══ Available data

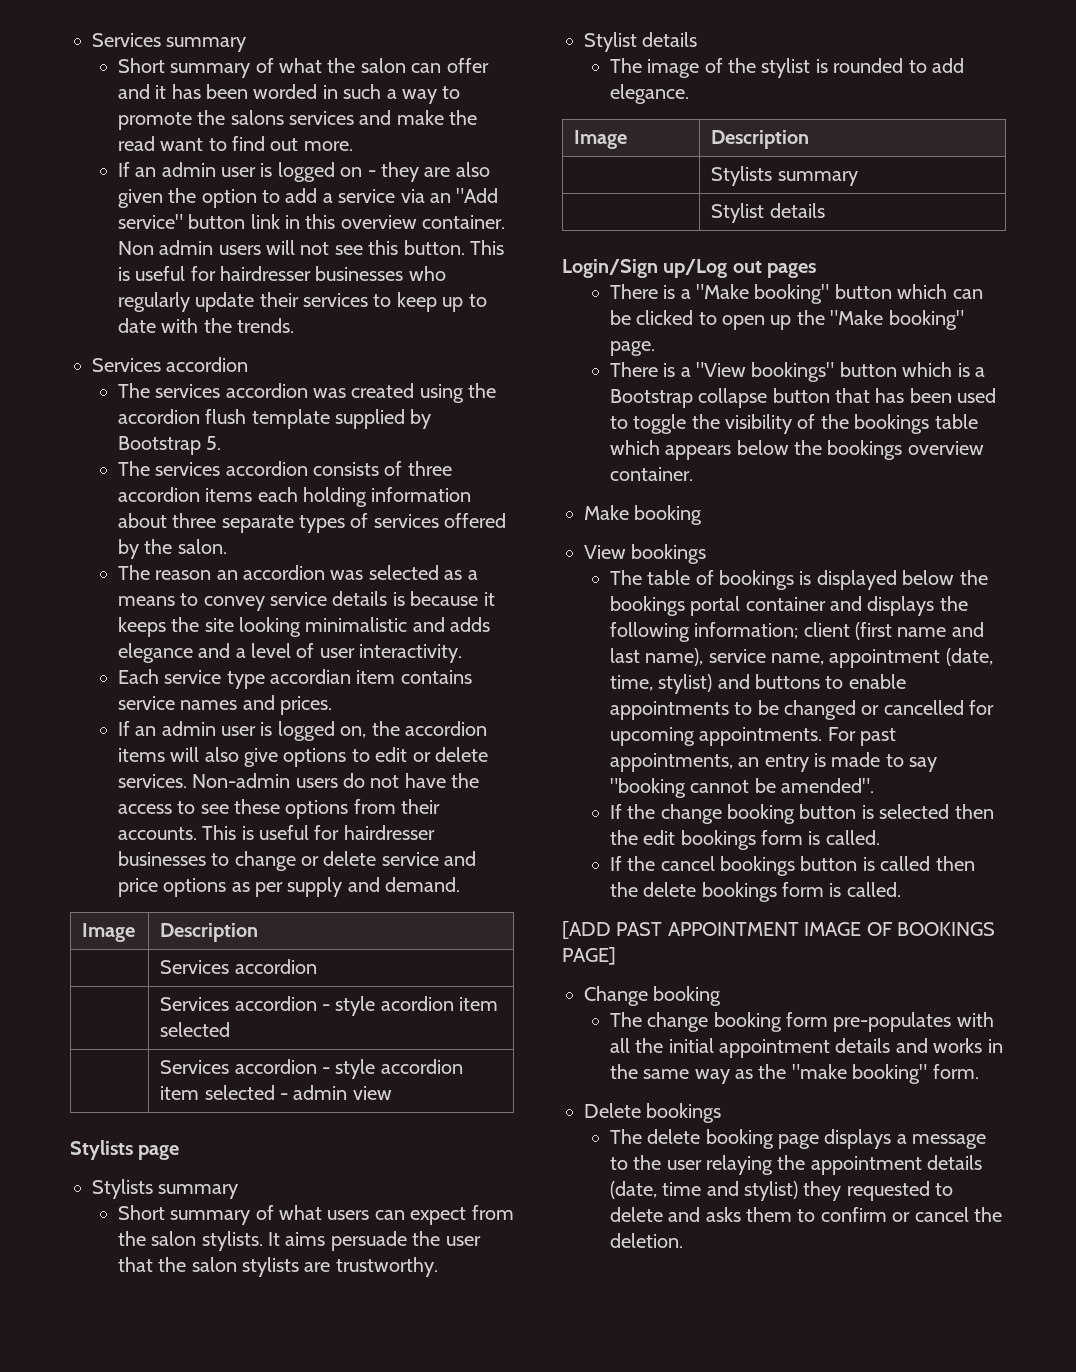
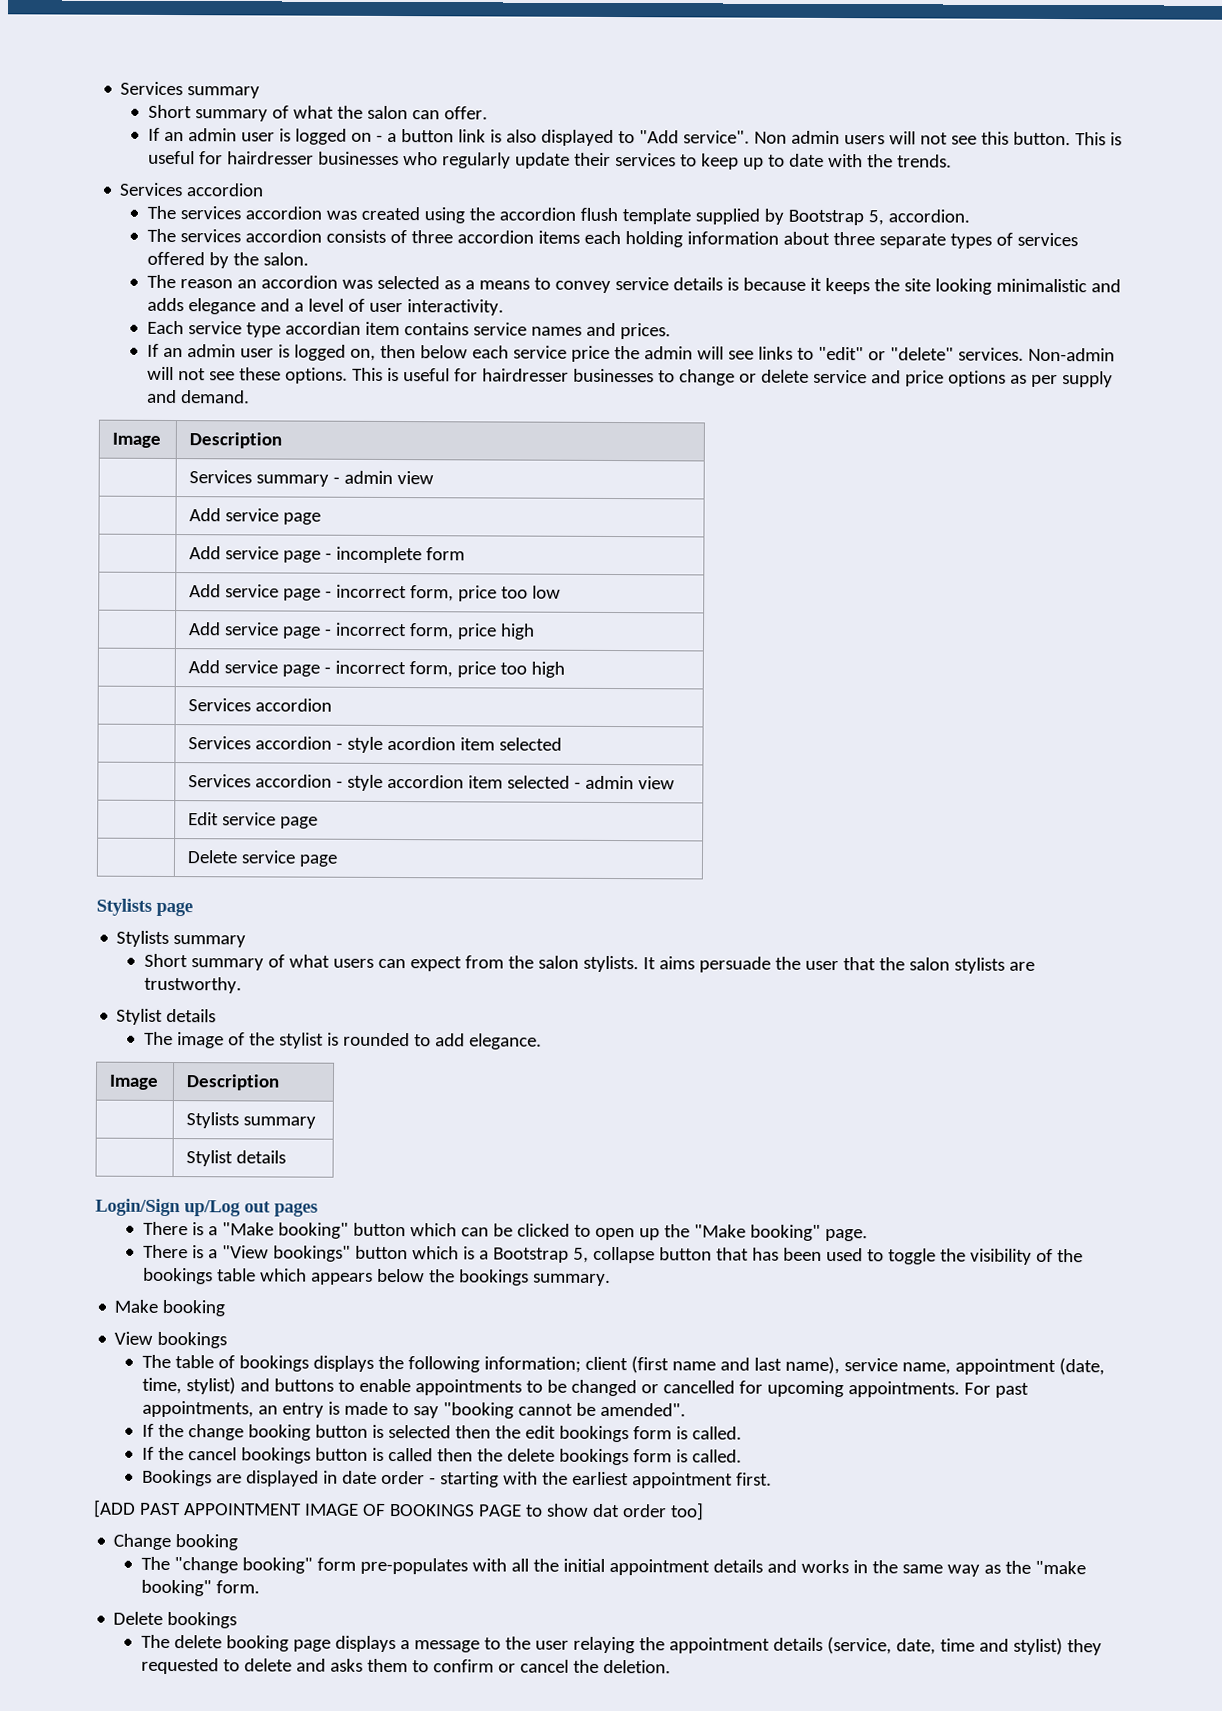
[446,58,489,73] [117,84,461,104] [117,110,478,130] [117,136,353,151] offer and it has been worded in such a way to promote the salons services and make the read want to find out more. -> [443,106,488,120] offer.
[380,162,490,182] [117,188,499,208] [117,214,506,229] they are also given the option to add a service via an "Add service" button link in this overview container. -> [386,129,750,147] a button link is also displayed to "Add service".
[206,436,222,450] 5. -> [867,209,970,226] 5, accordion.
[371,721,487,736] [117,747,488,767] [117,773,480,788] [117,799,441,819] [117,827,197,840] the accordion items will also give options to edit or delete services. Non-admin users do not have the access to see these options from their accounts. -> [379,344,1115,362] [146,366,348,384] then below each service price the admin will see links to "edit" or "delete" services. Non-admin will not see these options.
(259, 932) none -> [189,470,435,487] [189,508,322,525] [189,546,466,564] [189,584,562,602] [188,622,536,640] [188,660,566,678] // | Services summary - admin view // | Add service page // | Add service page - incomplete form // | Add service page - incorrect form, price too low // | Add service page - incorrect form, price high // | Add service page - incorrect form, price too high
(392, 1093) none -> [188,812,319,829] [187,850,339,867] // | Edit service page // | Delete service page
(693, 398) none -> [572,1247,589,1263] 5,
[907,441,984,455] [609,467,693,481] overview container. -> [532,1273,611,1287] summary.
[799,570,988,590] [609,596,862,616] is displayed below the bookings portal container and -> (309, 1363) none
(901, 889) none -> [141,1469,772,1489] // Bookings are displayed in date order - starting with the earliest appointment first.
[562,947,616,965] PAGE] -> [477,1502,704,1521] PAGE to show dat order too]
[647,1012,782,1032] change booking -> [173,1557,313,1574] "change booking"
[609,1181,657,1199] (date, -> [826,1636,936,1655] (service, date,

════

Problem details ▸ Please retype the data exactly as it appears, but without any of its pictures.

Answer box ▸
[446,58,489,73] [117,84,461,104] [117,110,478,130] [117,136,353,151] offer and it has been worded in such a way to promote the salons services and make the read want to find out more. -> [443,106,488,120] offer.
[380,162,490,182] [117,188,499,208] [117,214,506,229] they are also given the option to add a service via an "Add service" button link in this overview container. -> [386,129,750,147] a button link is also displayed to "Add service".
[206,436,222,450] 5. -> [867,209,970,226] 5, accordion.
[371,721,487,736] [117,747,488,767] [117,773,480,788] [117,799,441,819] [117,827,197,840] the accordion items will also give options to edit or delete services. Non-admin users do not have the access to see these options from their accounts. -> [379,344,1115,362] [146,366,348,384] then below each service price the admin will see links to "edit" or "delete" services. Non-admin will not see these options.
(259, 932) none -> [189,470,435,487] [189,508,322,525] [189,546,466,564] [189,584,562,602] [188,622,536,640] [188,660,566,678] // | Services summary - admin view // | Add service page // | Add service page - incomplete form // | Add service page - incorrect form, price too low // | Add service page - incorrect form, price high // | Add service page - incorrect form, price too high
(392, 1093) none -> [188,812,319,829] [187,850,339,867] // | Edit service page // | Delete service page
(693, 398) none -> [572,1247,589,1263] 5,
[907,441,984,455] [609,467,693,481] overview container. -> [532,1273,611,1287] summary.
[799,570,988,590] [609,596,862,616] is displayed below the bookings portal container and -> (309, 1363) none
(901, 889) none -> [141,1469,772,1489] // Bookings are displayed in date order - starting with the earliest appointment first.
[562,947,616,965] PAGE] -> [477,1502,704,1521] PAGE to show dat order too]
[647,1012,782,1032] change booking -> [173,1557,313,1574] "change booking"
[609,1181,657,1199] (date, -> [826,1636,936,1655] (service, date,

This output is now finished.